Wieland or the Transformation
My right hand, grasping the unseen knife, was still disengaged. It was lifted to strike. All
my strength was exhausted, but what was sufficient to the performance of this deed.
Already was the energy awakened, and the impulse given, that should bear the fatal steel
to his heart, when--Wieland shrunk back: his hand was withdrawn. Breathless with
affright and desperation, I stood, freed from his grasp; unassailed; untouched.
Thus long had the power which controuled the scene forborne to interfere; but now his
might was irresistible, and Wieland in a moment was disarmed of all his purposes. A
voice, louder than human organs could produce, shriller than language can depict, burst
from the ceiling, and commanded him--TO HOLD!
Trouble and dismay succeeded to the stedfastness that had lately been displayed in the
looks of Wieland. His eyes roved from one quarter to another, with an expression of
doubt. He seemed to wait for a further intimation.
Carwin's agency was here easily recognized. I had besought him to interpose in my
defence. He had flown. I had imagined him deaf to my prayer, and resolute to see me
perish: yet he disappeared merely to devise and execute the means of my relief.
Why did he not forbear when this end was accomplished? Why did his misjudging zeal
and accursed precipitation overpass that limit? Or meant he thus to crown the scene, and
conduct his inscrutable plots to this consummation?
Such ideas were the fruit of subsequent contemplation. This moment was pregnant with
fate. I had no power to reason. In the career of my tempestuous thoughts, rent into pieces,
as my mind was, by accumulating horrors, Carwin was unseen and unsuspected. I partook
of Wieland's credulity, shook with his amazement, and panted with his awe.
Silence took place for a moment; so much as allowed the attention to recover its post.

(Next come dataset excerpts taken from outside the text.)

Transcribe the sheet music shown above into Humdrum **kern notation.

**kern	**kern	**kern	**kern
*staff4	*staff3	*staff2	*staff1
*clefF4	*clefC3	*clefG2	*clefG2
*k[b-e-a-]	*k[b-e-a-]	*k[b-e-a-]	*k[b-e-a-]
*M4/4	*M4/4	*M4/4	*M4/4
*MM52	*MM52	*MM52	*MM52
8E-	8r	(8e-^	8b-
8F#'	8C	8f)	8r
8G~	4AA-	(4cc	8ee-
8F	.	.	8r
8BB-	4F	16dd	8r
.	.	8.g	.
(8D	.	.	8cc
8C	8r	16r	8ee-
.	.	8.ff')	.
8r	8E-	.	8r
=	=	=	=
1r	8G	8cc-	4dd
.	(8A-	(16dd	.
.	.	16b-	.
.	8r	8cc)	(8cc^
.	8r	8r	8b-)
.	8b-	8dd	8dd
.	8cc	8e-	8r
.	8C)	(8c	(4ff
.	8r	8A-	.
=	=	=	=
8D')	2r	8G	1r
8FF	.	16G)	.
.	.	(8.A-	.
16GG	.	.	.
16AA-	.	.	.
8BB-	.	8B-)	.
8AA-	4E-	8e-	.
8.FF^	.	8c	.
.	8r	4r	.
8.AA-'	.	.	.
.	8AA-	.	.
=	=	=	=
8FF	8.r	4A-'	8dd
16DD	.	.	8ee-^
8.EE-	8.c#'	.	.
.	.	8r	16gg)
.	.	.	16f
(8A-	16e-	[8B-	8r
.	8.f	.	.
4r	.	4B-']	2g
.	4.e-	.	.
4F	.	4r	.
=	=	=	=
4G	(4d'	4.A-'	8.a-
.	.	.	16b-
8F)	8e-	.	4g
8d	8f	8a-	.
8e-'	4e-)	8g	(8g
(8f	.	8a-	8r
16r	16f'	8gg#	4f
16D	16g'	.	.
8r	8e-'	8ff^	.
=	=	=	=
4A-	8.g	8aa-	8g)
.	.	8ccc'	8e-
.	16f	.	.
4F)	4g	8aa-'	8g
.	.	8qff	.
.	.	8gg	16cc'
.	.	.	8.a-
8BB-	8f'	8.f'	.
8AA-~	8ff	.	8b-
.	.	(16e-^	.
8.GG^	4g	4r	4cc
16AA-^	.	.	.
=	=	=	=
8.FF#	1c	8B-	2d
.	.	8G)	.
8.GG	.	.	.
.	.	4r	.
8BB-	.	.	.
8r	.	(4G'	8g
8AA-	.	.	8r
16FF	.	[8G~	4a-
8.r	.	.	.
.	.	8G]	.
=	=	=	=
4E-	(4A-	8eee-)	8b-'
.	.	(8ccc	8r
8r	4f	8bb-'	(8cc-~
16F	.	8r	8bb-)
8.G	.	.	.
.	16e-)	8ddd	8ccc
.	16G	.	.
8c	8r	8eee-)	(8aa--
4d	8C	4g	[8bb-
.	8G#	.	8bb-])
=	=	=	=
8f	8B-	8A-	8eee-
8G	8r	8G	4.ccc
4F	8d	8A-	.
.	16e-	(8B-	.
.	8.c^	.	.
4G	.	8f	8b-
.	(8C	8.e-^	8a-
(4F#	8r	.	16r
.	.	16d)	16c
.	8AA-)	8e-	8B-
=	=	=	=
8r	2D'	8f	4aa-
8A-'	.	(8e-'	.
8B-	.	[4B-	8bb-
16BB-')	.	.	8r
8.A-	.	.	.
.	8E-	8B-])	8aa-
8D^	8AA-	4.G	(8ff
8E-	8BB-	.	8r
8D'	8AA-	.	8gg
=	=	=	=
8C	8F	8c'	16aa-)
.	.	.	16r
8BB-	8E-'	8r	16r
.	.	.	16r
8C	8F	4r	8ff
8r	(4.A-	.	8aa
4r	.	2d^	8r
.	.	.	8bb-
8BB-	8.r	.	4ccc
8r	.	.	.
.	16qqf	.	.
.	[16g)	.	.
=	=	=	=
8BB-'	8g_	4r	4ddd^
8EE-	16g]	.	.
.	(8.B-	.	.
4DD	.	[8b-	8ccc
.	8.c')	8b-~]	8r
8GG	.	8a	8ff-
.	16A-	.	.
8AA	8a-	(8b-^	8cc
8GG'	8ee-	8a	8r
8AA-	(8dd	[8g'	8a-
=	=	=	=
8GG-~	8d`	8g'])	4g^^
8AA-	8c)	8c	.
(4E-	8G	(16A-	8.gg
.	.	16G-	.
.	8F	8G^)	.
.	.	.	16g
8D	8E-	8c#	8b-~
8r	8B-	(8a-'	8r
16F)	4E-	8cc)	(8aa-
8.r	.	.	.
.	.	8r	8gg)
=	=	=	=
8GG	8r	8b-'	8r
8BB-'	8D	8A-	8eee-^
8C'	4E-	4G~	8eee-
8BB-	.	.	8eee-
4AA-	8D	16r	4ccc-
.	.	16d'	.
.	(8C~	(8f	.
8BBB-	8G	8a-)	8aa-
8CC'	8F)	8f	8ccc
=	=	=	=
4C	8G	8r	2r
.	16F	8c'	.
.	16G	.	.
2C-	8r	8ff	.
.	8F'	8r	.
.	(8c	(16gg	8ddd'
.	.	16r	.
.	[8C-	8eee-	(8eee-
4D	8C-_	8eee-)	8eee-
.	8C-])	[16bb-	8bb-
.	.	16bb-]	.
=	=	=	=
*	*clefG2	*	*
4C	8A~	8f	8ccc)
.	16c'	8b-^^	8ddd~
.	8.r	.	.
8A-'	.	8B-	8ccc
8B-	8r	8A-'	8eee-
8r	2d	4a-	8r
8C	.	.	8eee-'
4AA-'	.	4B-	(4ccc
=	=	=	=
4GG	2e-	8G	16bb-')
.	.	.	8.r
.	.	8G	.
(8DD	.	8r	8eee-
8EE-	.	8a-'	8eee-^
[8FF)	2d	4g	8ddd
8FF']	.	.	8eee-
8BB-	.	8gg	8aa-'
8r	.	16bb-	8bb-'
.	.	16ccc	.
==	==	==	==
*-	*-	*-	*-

Then new sounds were uttered from above.
"Man of errors! cease to cherish thy delusion: not heaven or hell, but thy senses have
misled thee to commit these acts. Shake off thy phrenzy, and ascend into rational and
human. Be lunatic no longer."
My brother opened his lips to speak. His tone was terrific and faint. He muttered an
appeal to heaven. It was difficult to comprehend the theme of his inquiries. They implied
doubt as to the nature of the impulse that hitherto had guided him, and questioned
whether he had acted in consequence of insane perceptions.